I can't ofcourse say anything with 100% certainty but this is how I understand it and how it seems to operate.

EDIT: Corrected something I thought was a typo only to see that I "corrected" something that was already correct

- Jouni

New Member

Re: Would global ACL affect traffic on failover interfaces?

Hello Joun,

Thank you for your sharing.

I am thinking of applying global ACL to all of firewalls and the global ACL would have ACEs as below. With these explicit denies, there will be more detailed information in the log messages on the denied packets.

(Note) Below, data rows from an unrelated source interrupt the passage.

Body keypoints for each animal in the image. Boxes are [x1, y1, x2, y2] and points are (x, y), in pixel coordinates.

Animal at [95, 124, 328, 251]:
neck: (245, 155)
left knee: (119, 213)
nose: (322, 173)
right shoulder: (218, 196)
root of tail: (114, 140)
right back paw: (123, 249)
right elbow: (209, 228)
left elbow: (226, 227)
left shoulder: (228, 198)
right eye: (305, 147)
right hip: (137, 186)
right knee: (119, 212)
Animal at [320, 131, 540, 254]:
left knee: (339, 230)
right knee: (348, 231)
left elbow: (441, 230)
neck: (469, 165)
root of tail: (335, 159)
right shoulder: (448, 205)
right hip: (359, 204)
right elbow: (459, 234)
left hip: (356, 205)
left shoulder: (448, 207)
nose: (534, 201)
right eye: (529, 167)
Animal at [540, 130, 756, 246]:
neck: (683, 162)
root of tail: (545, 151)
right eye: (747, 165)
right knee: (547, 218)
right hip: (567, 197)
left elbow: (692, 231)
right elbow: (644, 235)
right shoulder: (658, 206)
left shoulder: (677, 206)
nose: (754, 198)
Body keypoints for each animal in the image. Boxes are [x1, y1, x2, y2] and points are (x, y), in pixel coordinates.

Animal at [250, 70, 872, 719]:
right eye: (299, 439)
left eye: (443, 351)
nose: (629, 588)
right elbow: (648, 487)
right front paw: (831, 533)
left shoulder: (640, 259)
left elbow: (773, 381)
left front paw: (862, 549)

access-list acl-global extended deny tcp any any log

access-list acl-global extended deny udp any any log

access-list acl-global extended deny ip any any log

Before I apply this global acl to my firewalls, I wanted to increase my confidence that this global acl wouldn't affect failover traffic.

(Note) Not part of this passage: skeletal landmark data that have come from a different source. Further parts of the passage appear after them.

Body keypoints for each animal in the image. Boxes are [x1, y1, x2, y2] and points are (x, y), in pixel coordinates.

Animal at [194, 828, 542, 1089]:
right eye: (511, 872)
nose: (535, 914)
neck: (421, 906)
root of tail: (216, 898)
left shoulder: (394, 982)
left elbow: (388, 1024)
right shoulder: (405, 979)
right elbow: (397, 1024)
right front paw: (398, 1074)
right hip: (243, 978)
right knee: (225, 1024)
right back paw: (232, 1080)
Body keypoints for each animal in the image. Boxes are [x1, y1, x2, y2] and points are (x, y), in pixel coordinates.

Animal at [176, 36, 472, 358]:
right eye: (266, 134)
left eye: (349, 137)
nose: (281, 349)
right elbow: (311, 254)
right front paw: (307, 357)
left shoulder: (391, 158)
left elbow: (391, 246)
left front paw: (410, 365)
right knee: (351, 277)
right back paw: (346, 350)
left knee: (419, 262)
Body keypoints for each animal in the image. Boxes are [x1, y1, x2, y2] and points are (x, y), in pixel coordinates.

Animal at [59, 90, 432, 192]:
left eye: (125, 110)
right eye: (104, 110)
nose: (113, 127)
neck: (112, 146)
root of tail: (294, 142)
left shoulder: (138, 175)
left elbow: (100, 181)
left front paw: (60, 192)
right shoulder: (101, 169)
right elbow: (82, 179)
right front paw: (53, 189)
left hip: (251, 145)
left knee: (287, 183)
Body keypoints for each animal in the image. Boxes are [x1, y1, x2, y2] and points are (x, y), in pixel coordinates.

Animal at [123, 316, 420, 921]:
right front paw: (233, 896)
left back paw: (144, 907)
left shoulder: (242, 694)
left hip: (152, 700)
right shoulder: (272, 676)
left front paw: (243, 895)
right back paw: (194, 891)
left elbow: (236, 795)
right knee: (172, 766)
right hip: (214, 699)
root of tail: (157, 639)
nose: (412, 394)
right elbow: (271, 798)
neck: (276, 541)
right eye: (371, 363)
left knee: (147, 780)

Does your global ACL also deny all IP traffic?  what is the ASA code version you are using?

I read the documents but, I wanted to increase my confidence throught the examples of real implementation as the documentation is not very clear on this.

Thank you

Kind Regards

Super Bronze

Would global ACL affect traffic on failover interfaces?


Our ACL makes no mention of the Failover link IP addresses therefore if the Global ACL controlled traffic "to the box" / "from the box" it would all be dropped by the Implicit Deny.

To my understanding the only ACL that can block traffic related to traffic that is coming to the ASA interface (not through it) or leaving from (not through it) that interface would be the interface ACL attached with the command

access-group in interface control-plane

And this "control-plane" option is not usable with Global ACLs

Further more you are not even able to attach a normal ACL to the "failover" interface so I somehow doubt the Global ACL could even apply to the Failover interface if you cant even attach a normal ACL to it. The documentation above mentions that Global ACL applies to every interface though but then again Cisco documentation doesnt always really go to specific in the Command Reference or other document.

I don't think I can give any better answer than this myself without finding an actual Cisco document that states it.